#### Texte d'étude:
________________________________________

En effet, si l’économie dite de marché, dans le cadre d’une économie rentière, est en train de matérialiser dans les faits une économie de bazar (1) dominée par le capital marchand au lieu d’une économie capitaliste dominée par le capital financier (ou à la limite par le capital industriel), la privatisation dans le cadre de l’économie algérienne risque de relever beaucoup plus d’une politique de la prédation que d’un processus apte à éliminer les tares (si tares il y a) d’une gestion étatique.

Ainsi l’argumentation traditionnelle en faveur de la privatisation de larges pans du secteur étatique tourne autour d’une histoire d’efficacité relative du secteur privé. Ce dernier aurait miraculeusement des aptitudes qui feraient défaut au premier. Ces aptitudes peuvent se résumer par quelques caractéristiques du genre efficacité, flexibilité, vitesse d’exécution, etc., lesquelles caractéristiques sont de fait des atouts incontournables par rapport à la gestion efficiente de toute activité productive ou commerciale dans le cadre d’une économie capitaliste.

A priori, cette argumentation est imparable s’il est admis que l’économie de marché à laquelle adhèrent les idéologues de service est réellement un moment du procès de reproduction capitaliste (2), s’il est prouvé que le secteur étatique est génétiquement inapte à posséder les caractéristiques enviables du secteur privé et enfin s’il est démontré que le secteur privé algérien a des capacités autres que l’importation (aux frais de la princesse en général) de fumisterie (chocolat, bananes, kiwis, etc.) et la production d’«eau de source» vendue sous le label «eau minérale».

Cependant cette argumentation devient ridicule s’il est admis que les «caractéristiques enviables» du secteur privé en général ne relèvent pas de sa nature juridique en tant que telle mais matérialisent un mode de gestion particulier qui n’est autre que le mode de gestion capitaliste et pour autant qu’il soit reconnu que les tares du secteur étatique algérien ne proviennent pas de sa nature juridique en tant que telle mais résultent de sa position en tant qu’excroissance matérielle d’un système basé sur la distribution de la rente. Enfin la logomachie officielle se transforme en niaiserie si on réalise que l’économie algérienne dans son ensemble n’exhibe aucun des critères traditionnels d’une économie structurée par le capital en tant que rapport social dominant.

________________________________________

#### Consigne:
Rédigez la suite du texte sur la privatisation dans l'économie algérienne, en reprenant juste après sa dernière phrase.

#### Données fournies:
________________________________________

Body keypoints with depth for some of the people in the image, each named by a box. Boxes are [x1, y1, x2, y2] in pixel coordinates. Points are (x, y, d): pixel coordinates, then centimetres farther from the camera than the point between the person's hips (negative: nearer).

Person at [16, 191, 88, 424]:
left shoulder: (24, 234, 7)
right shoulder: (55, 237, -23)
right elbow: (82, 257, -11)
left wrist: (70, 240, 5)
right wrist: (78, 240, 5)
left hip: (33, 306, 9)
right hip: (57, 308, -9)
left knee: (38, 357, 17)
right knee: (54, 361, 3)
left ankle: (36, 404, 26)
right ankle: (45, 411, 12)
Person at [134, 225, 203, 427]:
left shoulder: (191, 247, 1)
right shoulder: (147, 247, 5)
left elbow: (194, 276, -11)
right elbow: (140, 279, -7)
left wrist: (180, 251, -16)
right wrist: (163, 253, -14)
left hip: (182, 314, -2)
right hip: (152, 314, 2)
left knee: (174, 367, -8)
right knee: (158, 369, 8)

________________________________________

#### Réponse rédigée:
En fait, l’opposition secteur étatique-secteur privé ne relève pas d’une problématique économique mais s’insère sur un terrain politico-idéologique qui ne veut pas annoncer ses couleurs. En effet, l’économie politique en général et l’économique en particulier ne soulèvent pas la question de la propriété juridique des moyens de production à partir du moment où le capital constitue le rapport social dominant et où il opère en tant que tel (extorsion de la plus-value et accumulation de la valeur ou optimisation sous contraintes de fonctions à définir). De ce fait, la nature juridique du capital est un aspect secondaire par rapport à son essence qui est la reproduction à une échelle élargie des rapports de production capitalistes.

En effet, au stade actuel du développement du mode de production capitaliste, soulever la question de la propriété juridique des moyens de production relève d’un retard certain dans l’appréhension de la réalité capitaliste.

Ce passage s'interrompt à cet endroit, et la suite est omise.